The author explores the problem of the impact of social class of students on their education opportunities. The author stresses that students from low-income families have little opportunities to obtain higher education.
McDonough, P. M. (1998). “Structuring college opportunities: A cross-case analysis or organizational cultures, climates, and habiti.” In C. A. Torres & T. R. Mitchell (Eds.), Sociology of education: Emerging perspectives, 181-210, Albany: SUNY Press.
The author studies the impact of the cultural background on students’ performance in college revealing differences between different cultural groups.
Paulsen, M.B. & P. J. Edward. (2002). “Social Class and College Costs: Examining the Financial Nexus between College Choice and Persistence.” Journal of Higher Education, 73(2), 189-197.
The authors reveal the wide gap between students belonging to different social classes. The authors argue that social class is an important factor preventing students from or admitting to higher education.
Every year many young people work hard to pass their school-leaving exams and enter a college. However, for many of them acquiring good marks is not the only worry. Unlike the lucky minority from wealthy families, they must also think about the ways of getting money to pay for their education.
The government claims that free education is impossible, as there is no possibility to subsidize the universities and colleges with the budget funds.

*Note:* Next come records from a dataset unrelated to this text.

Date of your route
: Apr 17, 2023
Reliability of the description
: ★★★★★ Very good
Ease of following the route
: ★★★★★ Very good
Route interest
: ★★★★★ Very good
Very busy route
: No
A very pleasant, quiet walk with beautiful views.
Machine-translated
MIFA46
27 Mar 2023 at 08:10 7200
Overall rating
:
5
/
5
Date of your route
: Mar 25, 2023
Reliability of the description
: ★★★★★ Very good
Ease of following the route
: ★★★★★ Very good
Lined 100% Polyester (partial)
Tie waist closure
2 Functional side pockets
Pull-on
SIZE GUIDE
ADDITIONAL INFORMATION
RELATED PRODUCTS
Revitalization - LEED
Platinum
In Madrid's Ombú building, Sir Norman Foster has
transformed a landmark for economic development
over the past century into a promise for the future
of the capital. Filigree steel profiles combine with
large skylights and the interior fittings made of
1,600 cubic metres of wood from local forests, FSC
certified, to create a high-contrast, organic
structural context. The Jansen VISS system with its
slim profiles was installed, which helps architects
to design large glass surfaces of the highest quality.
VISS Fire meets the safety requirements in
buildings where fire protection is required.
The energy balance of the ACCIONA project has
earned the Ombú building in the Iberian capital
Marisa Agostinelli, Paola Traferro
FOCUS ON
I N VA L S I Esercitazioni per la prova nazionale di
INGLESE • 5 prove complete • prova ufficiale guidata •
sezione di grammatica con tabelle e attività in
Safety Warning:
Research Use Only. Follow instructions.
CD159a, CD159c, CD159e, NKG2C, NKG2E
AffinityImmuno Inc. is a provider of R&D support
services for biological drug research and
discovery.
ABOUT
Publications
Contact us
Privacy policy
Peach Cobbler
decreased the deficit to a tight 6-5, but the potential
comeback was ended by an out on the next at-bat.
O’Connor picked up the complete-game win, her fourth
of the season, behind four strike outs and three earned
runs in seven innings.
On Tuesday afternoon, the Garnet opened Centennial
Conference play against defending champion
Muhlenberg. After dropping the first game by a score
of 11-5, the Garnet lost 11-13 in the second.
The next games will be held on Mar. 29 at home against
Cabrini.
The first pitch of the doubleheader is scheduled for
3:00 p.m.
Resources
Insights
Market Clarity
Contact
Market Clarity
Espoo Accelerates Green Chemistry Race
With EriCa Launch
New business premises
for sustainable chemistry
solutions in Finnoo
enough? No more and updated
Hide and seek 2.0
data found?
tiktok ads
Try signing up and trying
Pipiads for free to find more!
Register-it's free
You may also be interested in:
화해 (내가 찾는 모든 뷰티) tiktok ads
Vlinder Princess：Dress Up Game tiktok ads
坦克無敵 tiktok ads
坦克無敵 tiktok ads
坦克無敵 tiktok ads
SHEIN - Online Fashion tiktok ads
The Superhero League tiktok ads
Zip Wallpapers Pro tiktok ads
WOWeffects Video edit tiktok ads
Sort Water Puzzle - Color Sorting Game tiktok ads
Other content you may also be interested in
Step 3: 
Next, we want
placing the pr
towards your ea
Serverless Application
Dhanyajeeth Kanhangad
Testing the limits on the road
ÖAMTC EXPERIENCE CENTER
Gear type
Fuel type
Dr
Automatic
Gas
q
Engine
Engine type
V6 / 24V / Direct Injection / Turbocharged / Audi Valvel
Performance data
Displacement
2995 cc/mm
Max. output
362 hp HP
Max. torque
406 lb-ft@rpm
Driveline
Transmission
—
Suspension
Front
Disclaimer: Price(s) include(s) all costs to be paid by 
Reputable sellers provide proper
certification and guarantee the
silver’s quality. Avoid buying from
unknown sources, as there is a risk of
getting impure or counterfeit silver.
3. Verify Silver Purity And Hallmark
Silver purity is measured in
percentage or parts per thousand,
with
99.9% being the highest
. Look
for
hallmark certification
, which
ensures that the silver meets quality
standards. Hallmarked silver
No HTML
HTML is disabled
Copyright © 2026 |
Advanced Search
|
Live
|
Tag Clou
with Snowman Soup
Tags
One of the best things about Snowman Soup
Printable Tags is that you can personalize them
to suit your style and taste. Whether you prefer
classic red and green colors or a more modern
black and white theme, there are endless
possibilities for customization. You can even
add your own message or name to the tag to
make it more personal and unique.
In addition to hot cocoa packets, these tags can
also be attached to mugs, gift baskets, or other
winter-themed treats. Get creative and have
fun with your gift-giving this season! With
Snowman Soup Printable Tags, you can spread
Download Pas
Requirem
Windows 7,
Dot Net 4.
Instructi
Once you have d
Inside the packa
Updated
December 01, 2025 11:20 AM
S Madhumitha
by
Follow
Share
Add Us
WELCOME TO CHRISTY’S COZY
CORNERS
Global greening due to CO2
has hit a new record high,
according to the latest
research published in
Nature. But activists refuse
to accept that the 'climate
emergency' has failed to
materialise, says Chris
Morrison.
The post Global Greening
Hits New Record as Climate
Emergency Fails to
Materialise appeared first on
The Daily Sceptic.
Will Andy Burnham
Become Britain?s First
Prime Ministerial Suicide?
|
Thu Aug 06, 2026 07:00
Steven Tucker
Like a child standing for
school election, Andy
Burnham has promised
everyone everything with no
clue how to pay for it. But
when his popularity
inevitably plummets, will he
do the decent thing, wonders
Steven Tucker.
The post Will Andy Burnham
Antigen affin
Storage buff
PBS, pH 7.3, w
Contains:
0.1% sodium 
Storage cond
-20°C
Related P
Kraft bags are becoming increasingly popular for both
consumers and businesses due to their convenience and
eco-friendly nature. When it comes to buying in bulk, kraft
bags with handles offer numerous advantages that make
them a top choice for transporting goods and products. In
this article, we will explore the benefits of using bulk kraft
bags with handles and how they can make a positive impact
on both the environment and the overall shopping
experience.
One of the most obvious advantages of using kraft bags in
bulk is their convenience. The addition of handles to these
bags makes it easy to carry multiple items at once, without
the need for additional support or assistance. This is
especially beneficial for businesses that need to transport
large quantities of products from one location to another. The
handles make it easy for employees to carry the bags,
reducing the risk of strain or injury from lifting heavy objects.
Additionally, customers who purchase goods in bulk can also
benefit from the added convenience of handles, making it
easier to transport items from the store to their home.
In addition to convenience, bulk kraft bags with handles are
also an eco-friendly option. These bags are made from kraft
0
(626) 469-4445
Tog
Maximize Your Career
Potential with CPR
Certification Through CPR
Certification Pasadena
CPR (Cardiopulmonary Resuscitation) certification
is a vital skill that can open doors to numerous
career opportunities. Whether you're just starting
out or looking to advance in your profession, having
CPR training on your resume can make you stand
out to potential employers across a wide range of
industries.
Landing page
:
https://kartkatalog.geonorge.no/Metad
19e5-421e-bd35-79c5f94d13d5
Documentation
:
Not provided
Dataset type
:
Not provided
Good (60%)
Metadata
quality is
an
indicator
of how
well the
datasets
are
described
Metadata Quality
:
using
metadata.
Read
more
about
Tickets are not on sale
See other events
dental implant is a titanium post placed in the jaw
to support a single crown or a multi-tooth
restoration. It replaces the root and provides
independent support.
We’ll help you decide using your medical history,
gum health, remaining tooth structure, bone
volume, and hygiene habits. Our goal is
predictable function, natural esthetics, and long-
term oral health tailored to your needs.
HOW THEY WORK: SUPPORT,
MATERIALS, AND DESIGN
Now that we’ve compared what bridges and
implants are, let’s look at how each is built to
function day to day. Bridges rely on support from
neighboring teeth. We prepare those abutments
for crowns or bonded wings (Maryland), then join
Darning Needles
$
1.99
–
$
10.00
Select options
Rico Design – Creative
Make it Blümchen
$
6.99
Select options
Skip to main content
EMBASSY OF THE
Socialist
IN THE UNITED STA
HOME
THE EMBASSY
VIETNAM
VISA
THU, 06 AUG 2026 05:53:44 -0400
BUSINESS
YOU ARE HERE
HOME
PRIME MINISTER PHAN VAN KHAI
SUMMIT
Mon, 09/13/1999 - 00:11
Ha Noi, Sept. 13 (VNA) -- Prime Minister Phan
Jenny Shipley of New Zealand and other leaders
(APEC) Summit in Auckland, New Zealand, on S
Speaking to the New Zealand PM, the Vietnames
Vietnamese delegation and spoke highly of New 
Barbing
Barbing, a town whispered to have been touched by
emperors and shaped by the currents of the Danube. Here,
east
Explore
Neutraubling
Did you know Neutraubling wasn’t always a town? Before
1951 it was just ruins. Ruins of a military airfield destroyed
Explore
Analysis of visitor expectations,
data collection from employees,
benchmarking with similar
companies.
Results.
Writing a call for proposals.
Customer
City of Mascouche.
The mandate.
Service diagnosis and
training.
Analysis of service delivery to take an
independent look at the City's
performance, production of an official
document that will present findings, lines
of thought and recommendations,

Moreover, when education is fully supported financially by the state, colleges lose their independence and the spirit of democracy and freedom. They also consider that students have a lot of opportunities to obtain the money they need. They can get a scholarship if they are really talented. They can work during their university years. Or they can also take a loan from a bank, which they will pay back after they have started working.
Despite the numerous possibilities, for many students the cost of the education is still too high. Scholarships are very unlikely to cover the total cost and students who manage to obtain one successfully still have to work to earn their living. Earning enough money to pay for your college education is next to impossible with a part-time job, while working full-time leaves students with no time to study, which means that the money is actually wasted. And a bank loan is so huge that students have to pay it back for many years.
To sum up, the cost of college is too high for many talented young people and this prevents them from getting higher education, which means our society actually loses potential professionals. I strongly believe that the state must take an active role in supporting education and if not make it free, provide enough money to reduce the cost at least by half.